**HOW TO COMPLETE THIS TASK:**
Return every line below verbatim, omitting the pictures.

**SOURCE MATERIAL:**
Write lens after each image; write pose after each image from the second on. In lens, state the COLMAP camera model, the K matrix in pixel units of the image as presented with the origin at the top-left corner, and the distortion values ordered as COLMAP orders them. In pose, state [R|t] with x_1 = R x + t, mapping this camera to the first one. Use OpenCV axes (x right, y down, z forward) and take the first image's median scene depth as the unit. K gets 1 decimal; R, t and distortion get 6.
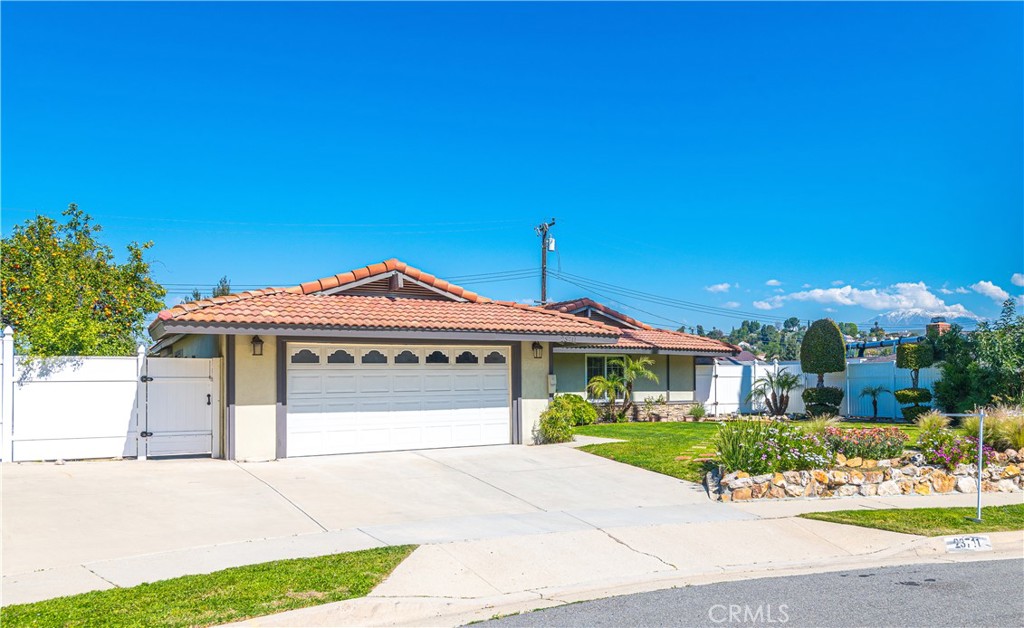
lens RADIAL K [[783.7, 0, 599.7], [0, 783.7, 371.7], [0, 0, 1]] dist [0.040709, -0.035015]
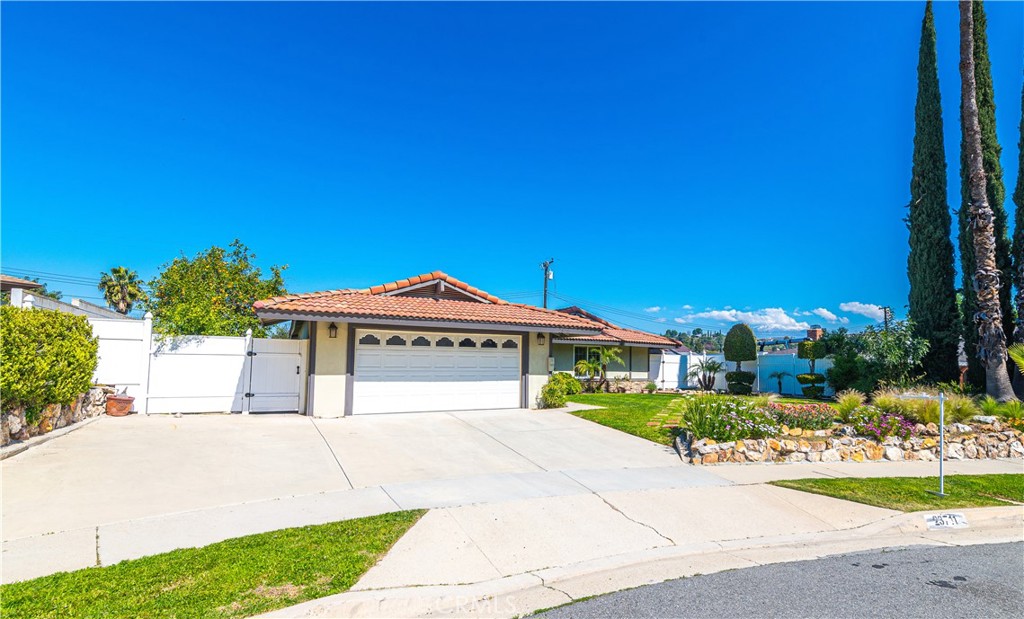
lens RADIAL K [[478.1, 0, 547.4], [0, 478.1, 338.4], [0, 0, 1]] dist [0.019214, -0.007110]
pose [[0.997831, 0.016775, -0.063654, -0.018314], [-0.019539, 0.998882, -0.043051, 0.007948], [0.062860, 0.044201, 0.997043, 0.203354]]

**EXPECTED ANSWER:**
Write lens after each image; write pose after each image from the second on. In lens, state the COLMAP camera model, the K matrix in pixel units of the image as presented with the origin at the top-left corner, and the distortion values ordered as COLMAP orders them. In pose, state [R|t] with x_1 = R x + t, mapping this camera to the first one. Use OpenCV axes (x right, y down, z forward) and take the first image's median scene depth as the unit. K gets 1 decimal; R, t and distortion get 6.
lens RADIAL K [[783.7, 0, 599.7], [0, 783.7, 371.7], [0, 0, 1]] dist [0.040709, -0.035015]
lens RADIAL K [[478.1, 0, 547.4], [0, 478.1, 338.4], [0, 0, 1]] dist [0.019214, -0.007110]
pose [[0.997831, 0.016775, -0.063654, -0.018314], [-0.019539, 0.998882, -0.043051, 0.007948], [0.062860, 0.044201, 0.997043, 0.203354]]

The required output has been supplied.